When the learned Commissioner found as above, it was necessary for him to deal with the contention raised in the reply to the notice regarding the fact of submission of the formula, for manufacture of Tread Rubber and other items from time to time (as per Annexure-A to reply to the Show-cause Notice) and to consider the production of other items being manufactured and accounted where Sulphur was being used. The order is delightfully silent on the said material evidence produced by the defence. Which leads us to conclude that to Commissioner, has some how or the other, made up his mind to accept the charges as recorded in the Show Cause Notice in complete disregard to the evidence produced by the defence to explain the sam.e We are re-inforced in this view of ours, when we find that the appellant has relied upon the certificates of consumption issued by the Rubber Research Institute of India a reputable institute (page 125 of paper book) for the consumption of ordinary Sulphur in the manufacture of Tread Rubber. This vital piece of material evidence of defence, has been totally ignored by the Commissioner. This leads us to accept the plea that the Commissioner has not considered the 'evidence produced by the defence and has proceeded on a predetermined objective of confirming the demand'. Non-consideration of material produced in defence is gross denial pf justice. Orders ignoring the defence plea require to be set aside.

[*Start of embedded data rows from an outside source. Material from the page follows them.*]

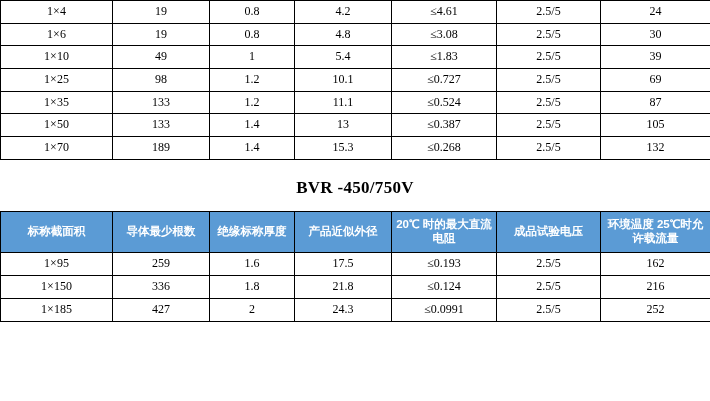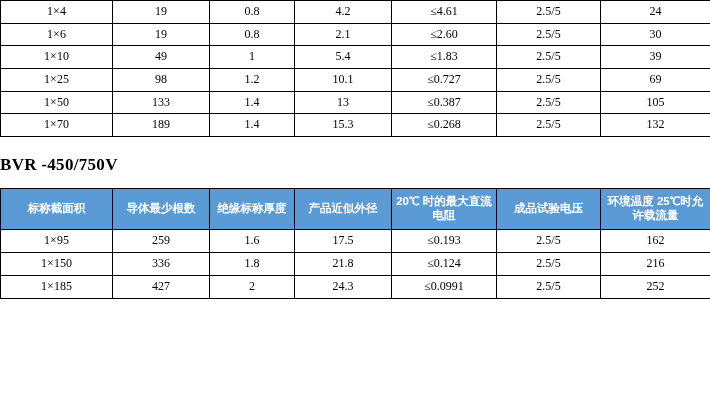--- a/index.html
+++ b/index.html
@@ -110,7 +110,7 @@
         <td>1×6</td>
         <td>19</td>
         <td>0.8</td>
-        <td>2.1</td>
+        <td>4.8</td>
         <td>≤2.60</td>
         <td>2.5/5</td>
         <td>30</td>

h) Since we find that the Adjudication order is based only on the consumption of one type of Suplhur used to work out the quantum of Tread Rubber produced. The other raw-material and it's availability has not been taken into account, relying upon George John (Associate) Rubber works decision (1993 (65) ELT 542 (T), we would consider that the lower authority, has not considered the matter in depth. We would therefore order remanding the matter back to the original authority, with direction to consider the other raw-material consumption & evidence regarding the same and also the other plea of the appellants made, regarding the manufacture of other items and different formula used from time to time and the certificates and other data produced by them and therefore came to a finding.

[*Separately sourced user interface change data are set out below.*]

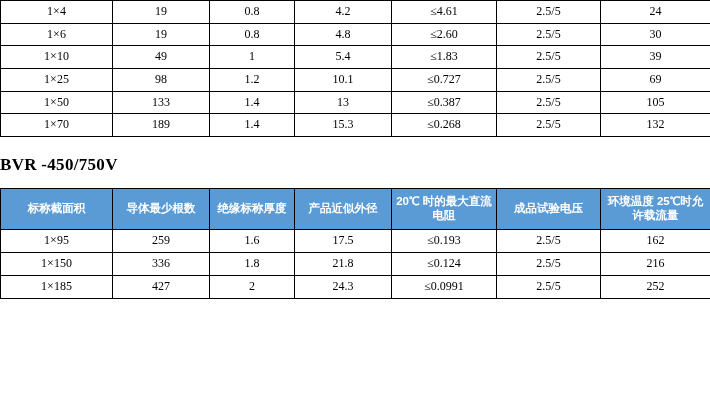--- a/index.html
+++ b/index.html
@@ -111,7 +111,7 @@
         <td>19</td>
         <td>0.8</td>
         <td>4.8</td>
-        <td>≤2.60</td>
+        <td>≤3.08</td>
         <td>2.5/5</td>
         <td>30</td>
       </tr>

3. In view of our findings, we would set aside the Order of the Commissioner and remand the matter back for Denovo adjudication. We keep all issues open, including the right of the appellants to submit and rely upon such other additional material as they may opt to do so in the remand proceedings. We are aware, that the matter is very old and has been remanded earlier, but when we find gross denial of justice, reluctantly we order a remand with directions that the readjudication should be completed within three months of the receipt of this order.